An Interview with Tom Givens

by Gila Hayes

Network Advisory Board member Tom Givens is rightfully among the top firearms trainers in the nation and his classes in Memphis, TN could not be needed more by the residents of one of America’s most violent metropolitan areas. Givens spent 25 years in law enforcement and specialized security work, with duties ranging from investigations to street patrol to training, then in 1996, became owner/operator of Rangemaster in Memphis (

As an instructor, Givens may well hold the record for most private citizen students involved in self-defense incidents. It is testament to the efficacy of his training that a very high percentage prevailed, many telling Givens their story afterwards, from which he has fine-tuned his training to give others the benefit of hard experience.

Givens periodically teaches instructor development programs and at the end of one such event, we had the opportunity to interview him. We’ll switch now to Q&A format, in hopes of preserving some of the tone and humor of this outstanding instructor.

eJournal: What do you think are the top three skill deficits or shooter errors you see in practitioners of defensive pistol craft? What are the cures or solutions?

Givens: I would say there is one major error in three different areas. Most people commit one of these basic errors in the area of mindset or mental preparation, in equipment and in skills. Not everybody does all three, some people do one, some people do the other, and some people do the third.
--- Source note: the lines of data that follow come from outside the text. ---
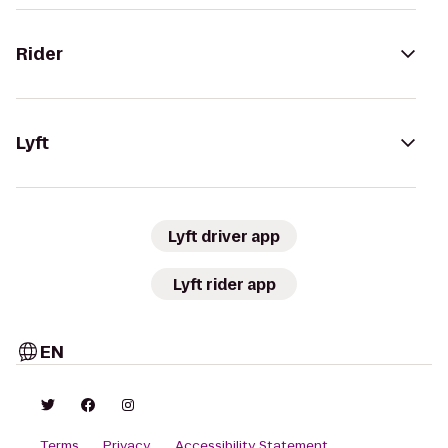
Rider
Lyft
Lyft driver app
Lyft rider app
EN
Terms
Privacy
Accessibility Statement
The first one is mindset. Even people who carry a gun spend a great deal of time trying to convince themselves that violent crime will never happen to them. I think that is the biggest mistake that people make. It’s not just an assumption, but almost a religious fervor when they say, “I don’t work in bad neighborhoods, I don’t do drugs, I don’t go out late at night, and I don’t do this and I don’t do that, and so this will never happen to me!”

“It will never happen to me” is probably the most dangerous phrase you could ever utter!

Givens Lecture

Above: Givens is an engaging public speaker, mixing large quantities of information with a seasoning of humor.

It sets your mind up for frozen-up inaction when it does actually come, because you spent so much time, so much mental energy, trying to convince yourself that it won’t happen. When it does then you are stuck in a denial loop where you can do absolutely nothing about it in the time frame that is allotted.

Now, violent crime happens very quickly and there is not a lot of time to stand around and try to get past “I can’t believe this is actually happening to me” and then actually get moving. In the time it takes to say “I can’t believe this is happening to me” you’ve just wasted a second and a half of your response time and then you do not have a whole lot of time left. These things do not go on for minutes; they are over in seconds for the most part, so you have got to start moving.

When you watch surveillance camera video of assaults, they happen very quickly. The person is there, and BOOM! They do what they want to do. Their goal is to get to you, get what they want from you, and get away from you, without getting caught or injured.

For a long time, my job involved talking to crime victims, interviewing them, trying to figure out what happened, so we could find who did it.